Scores

Generally, the point of running the chain is comparing the properties of some existing plan to the properties of the ensemble of plans generated by the chain. Thus, we need a way to record information about the plans generated during the progression of the chain. This is the point of Scores: each score has a scoring function that is evaluated on the current districting plan at each step of the chain. The resulting values are saved in a dictionary, which is itself added to a growing ChainScoreData object at each step of the chain. The ChainScoreData returned by recom_chain() and flip_chain() is like a "history" of the scores at each step of the chain. (See get_scores_at_step() for information about how to retrieve the values of any subset of scores at a particular step in the chain.)

Score types

All Scores have the type AbstractScore. There are four categories of scores (note that DistrictAggregate is really a sub-category of DistrictScore):

Score Type	Fields	Description
`DistrictAggregate`	`name` (String), `key` (String)	A DistrictAggregate score is a simple sum of a particular property over all nodes in a given district.
`DistrictScore`	`name` (String), `score_fn` (Function)	A `DistrictScore` takes a user-supplied function that returns some quantity of interest given the nodes in a given district. The signature of `score_fn` should be as follows: `score_fn(graph::BaseGraph, district_nodes::BitSet, district::int)`
`PlanScore`	`name` (String), `score_fn` (Function)	A PlanScore takes a user-supplied function that returns some quantity of interest given a BaseGraph and corresponding Partition object. The signature of `score_fn` should be as follows: `score_fn(graph::BaseGraph, partition::Partition)`
`CompositeScore`	`name` (String), `scores` (Array{S, 1} where S<:AbstractScore)	A CompositeScore is just a group of scores that are run in sequence. CompositeScores are especially useful when the score functions depend upon/modify some shared state. The `Election` object is implemented as a `CompositeScore`.

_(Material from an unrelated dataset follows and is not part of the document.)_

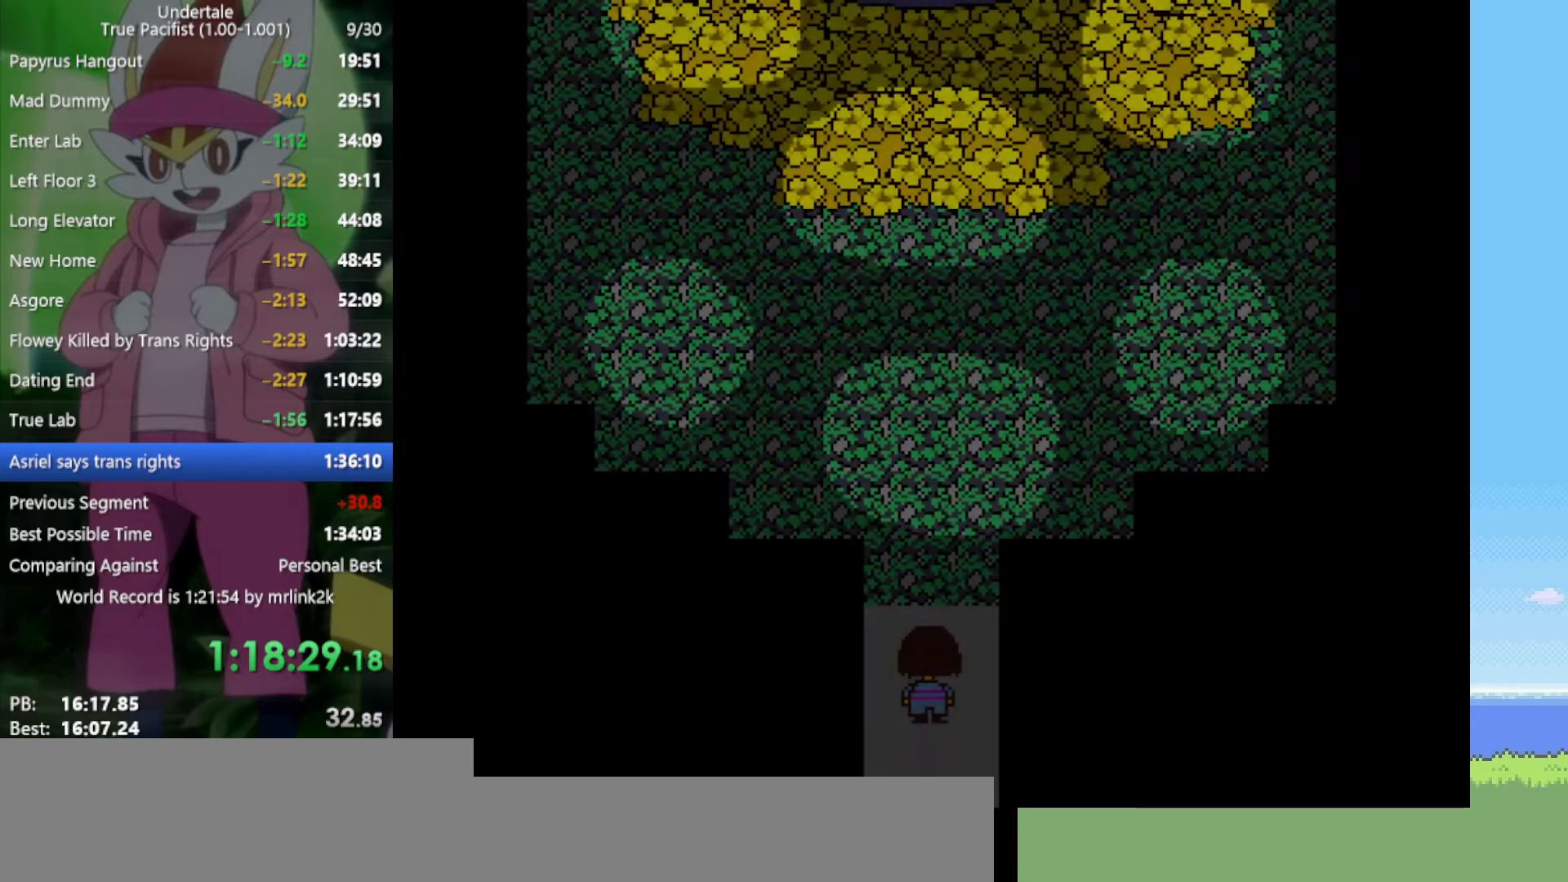
{"keys": [], "events": [[17, "z", "up"], [250, "down", "down"], [483, "down", "up"]]}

So, when should you use which score? Here's a general breakdown:

`DistrictAggregate`

Use this score when you just want to sum an attribute over all nodes in a district.

GerryChain.DistrictAggregate — Type

DistrictAggregate(name::String,
                  key::String)

A DistrictAggregate score is a simple sum of a particular property over all nodes in a given district.

source

For example, if you wanted to count the number of Black people in each district at every step of the chain, you could use a DistrictAggregate score to do so. If the attribute in the nodes of the graph was called "BLACK" and you wanted to call your score "Black_Pop", you would initialize the score as

julia> DistrictAggregate("Black_Pop", "BLACK")
DistrictAggregate("Black_Pop", "BLACK")

If you wanted to name your score the same as the node attribute, you could also use

GerryChain.DistrictAggregate — Method

DistrictAggregate(key::String)

Initializes a DistrictAggregate score where the name and key are the same.

source

In this case, you would instantiate your score as

julia> DistrictAggregate("BLACK")
DistrictAggregate("BLACK", "BLACK")

`DistrictScore`

This score works best when you're interested in tracking a statistic for each district for all plans in the chain. For example, you might want to know the Polsby-Popper score for each district at every step of the chain.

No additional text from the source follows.